• **Data for this task**:
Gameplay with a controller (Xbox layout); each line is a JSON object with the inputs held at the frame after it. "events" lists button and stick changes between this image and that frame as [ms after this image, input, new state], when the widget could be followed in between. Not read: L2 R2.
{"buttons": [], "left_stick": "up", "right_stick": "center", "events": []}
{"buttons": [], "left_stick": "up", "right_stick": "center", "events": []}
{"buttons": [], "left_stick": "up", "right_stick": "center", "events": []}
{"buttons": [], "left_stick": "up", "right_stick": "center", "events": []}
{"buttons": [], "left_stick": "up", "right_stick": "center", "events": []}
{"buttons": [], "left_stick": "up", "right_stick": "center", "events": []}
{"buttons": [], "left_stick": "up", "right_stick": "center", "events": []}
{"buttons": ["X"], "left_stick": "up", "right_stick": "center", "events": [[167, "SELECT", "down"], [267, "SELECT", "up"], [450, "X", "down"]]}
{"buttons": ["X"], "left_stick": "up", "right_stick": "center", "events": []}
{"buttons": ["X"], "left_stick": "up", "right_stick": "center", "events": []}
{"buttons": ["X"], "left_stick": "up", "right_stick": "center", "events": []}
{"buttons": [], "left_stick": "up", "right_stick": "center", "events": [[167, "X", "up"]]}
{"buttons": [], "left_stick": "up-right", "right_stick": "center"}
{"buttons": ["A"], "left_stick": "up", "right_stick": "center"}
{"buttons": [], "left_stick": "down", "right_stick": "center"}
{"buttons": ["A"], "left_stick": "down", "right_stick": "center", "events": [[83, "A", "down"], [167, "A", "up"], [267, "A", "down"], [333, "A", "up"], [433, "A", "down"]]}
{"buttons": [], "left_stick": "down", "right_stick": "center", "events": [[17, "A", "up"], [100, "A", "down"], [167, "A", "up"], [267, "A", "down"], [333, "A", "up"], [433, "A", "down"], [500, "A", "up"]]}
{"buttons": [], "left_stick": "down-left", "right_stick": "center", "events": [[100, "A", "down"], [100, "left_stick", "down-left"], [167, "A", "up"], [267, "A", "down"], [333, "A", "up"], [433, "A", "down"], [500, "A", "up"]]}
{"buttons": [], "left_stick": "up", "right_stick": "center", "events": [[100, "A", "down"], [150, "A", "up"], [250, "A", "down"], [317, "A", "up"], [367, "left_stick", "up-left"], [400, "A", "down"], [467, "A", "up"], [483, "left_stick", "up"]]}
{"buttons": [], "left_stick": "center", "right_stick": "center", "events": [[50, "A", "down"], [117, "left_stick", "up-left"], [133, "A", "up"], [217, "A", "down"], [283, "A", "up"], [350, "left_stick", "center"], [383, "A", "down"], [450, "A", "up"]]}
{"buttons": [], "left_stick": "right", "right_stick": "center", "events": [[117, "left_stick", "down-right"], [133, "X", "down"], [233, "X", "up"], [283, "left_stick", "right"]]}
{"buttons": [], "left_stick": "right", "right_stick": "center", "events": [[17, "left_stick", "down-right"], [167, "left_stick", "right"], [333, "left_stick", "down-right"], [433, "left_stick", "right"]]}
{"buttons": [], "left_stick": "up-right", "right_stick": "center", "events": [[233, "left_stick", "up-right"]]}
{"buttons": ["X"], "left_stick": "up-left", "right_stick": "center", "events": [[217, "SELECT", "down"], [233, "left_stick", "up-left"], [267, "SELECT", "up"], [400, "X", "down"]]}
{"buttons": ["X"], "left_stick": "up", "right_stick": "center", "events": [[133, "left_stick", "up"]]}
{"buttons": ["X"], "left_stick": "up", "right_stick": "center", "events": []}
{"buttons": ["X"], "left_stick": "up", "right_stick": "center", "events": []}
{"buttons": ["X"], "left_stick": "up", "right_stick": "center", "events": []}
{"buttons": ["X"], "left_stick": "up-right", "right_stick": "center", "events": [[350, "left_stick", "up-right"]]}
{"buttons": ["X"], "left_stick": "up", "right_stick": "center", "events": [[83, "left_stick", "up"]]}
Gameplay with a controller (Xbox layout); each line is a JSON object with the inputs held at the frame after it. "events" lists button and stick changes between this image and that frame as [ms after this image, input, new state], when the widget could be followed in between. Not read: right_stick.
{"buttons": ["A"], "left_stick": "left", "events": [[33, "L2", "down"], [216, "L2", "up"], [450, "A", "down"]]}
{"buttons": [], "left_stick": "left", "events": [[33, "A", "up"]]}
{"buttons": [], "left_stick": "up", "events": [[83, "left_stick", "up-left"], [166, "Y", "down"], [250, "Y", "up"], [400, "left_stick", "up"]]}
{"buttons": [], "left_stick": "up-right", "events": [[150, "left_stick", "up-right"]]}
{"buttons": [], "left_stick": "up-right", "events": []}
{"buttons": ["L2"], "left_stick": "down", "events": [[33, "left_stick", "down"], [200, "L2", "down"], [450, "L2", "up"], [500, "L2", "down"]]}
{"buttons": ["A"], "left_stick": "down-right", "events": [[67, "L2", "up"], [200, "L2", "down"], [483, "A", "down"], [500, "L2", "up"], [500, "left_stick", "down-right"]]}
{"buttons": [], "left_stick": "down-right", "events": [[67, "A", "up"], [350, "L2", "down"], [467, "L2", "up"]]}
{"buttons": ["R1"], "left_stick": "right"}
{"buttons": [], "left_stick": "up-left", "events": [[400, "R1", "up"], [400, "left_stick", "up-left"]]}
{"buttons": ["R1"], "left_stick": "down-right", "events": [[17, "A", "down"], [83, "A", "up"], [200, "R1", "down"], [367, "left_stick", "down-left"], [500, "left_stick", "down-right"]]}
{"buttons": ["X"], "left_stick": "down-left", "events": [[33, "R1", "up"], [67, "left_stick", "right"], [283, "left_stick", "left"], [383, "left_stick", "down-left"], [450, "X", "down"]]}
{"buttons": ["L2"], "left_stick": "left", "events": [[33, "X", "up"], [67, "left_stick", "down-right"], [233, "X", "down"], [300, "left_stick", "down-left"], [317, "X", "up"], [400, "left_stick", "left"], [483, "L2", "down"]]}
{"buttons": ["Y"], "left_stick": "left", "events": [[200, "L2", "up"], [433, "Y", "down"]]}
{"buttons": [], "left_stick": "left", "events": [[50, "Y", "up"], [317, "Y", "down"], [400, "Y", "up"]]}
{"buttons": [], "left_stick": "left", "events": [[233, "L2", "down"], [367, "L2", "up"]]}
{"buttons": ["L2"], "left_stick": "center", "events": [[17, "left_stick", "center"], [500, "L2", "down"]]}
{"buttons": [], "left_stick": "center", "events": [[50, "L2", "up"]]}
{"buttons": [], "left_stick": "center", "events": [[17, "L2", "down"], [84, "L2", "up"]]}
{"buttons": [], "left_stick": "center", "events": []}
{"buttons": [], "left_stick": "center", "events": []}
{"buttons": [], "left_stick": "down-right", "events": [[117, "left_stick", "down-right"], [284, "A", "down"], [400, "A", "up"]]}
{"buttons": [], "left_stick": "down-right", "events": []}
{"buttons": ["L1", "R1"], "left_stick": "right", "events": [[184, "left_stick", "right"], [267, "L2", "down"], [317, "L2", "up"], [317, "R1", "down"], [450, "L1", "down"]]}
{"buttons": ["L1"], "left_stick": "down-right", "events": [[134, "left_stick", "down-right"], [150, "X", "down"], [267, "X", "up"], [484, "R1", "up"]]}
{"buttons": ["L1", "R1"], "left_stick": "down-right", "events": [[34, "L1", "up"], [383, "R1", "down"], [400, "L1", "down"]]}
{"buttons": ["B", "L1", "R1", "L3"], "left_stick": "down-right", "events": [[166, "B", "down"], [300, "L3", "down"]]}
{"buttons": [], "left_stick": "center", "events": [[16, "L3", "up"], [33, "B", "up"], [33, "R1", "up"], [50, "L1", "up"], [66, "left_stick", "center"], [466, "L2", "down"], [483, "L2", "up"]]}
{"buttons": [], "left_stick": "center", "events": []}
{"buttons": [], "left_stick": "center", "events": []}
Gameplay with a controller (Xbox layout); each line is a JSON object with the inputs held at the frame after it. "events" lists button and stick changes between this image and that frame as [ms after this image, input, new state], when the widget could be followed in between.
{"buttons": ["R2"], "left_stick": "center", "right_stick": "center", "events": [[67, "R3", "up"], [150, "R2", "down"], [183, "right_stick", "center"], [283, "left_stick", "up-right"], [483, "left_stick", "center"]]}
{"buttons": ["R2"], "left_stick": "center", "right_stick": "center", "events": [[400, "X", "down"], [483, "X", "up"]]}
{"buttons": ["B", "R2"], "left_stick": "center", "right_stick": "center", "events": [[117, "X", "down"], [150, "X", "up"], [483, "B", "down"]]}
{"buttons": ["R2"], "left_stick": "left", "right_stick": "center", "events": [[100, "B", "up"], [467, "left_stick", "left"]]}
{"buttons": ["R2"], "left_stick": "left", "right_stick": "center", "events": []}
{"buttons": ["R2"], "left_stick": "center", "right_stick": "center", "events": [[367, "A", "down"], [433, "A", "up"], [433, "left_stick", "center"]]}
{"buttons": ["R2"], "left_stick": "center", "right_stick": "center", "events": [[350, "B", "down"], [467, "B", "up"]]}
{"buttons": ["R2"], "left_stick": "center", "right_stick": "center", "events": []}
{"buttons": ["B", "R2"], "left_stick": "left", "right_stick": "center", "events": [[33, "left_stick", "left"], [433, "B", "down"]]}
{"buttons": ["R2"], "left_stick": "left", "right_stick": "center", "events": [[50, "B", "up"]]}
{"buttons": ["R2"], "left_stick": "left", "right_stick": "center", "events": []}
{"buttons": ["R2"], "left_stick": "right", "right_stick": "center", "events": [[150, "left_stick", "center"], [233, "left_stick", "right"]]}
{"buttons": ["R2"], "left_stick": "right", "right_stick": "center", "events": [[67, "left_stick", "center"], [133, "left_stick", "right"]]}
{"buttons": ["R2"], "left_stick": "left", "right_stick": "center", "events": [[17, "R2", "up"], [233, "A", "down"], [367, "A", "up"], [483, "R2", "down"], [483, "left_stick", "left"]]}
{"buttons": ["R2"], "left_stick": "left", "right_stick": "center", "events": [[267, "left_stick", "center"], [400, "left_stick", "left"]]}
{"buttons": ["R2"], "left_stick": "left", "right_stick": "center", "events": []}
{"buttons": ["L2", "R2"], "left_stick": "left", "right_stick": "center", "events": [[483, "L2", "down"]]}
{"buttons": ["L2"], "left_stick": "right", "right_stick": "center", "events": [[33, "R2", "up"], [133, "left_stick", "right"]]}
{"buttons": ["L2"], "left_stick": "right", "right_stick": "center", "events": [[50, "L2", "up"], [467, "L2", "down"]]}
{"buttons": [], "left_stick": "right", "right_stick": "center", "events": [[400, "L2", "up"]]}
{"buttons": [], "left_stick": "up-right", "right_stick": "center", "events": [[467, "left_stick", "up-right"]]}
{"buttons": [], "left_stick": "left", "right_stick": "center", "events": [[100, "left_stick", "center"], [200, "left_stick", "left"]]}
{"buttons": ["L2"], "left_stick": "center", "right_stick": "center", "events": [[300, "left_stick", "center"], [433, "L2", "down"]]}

• **What you need to do**: Whenever a line in the entries holds the word "SELECT", copy that line.

• **Task solution**:
{"buttons": ["X"], "left_stick": "up", "right_stick": "center", "events": [[167, "SELECT", "down"], [267, "SELECT", "up"], [450, "X", "down"]]}
{"buttons": ["X"], "left_stick": "up-left", "right_stick": "center", "events": [[217, "SELECT", "down"], [233, "left_stick", "up-left"], [267, "SELECT", "up"], [400, "X", "down"]]}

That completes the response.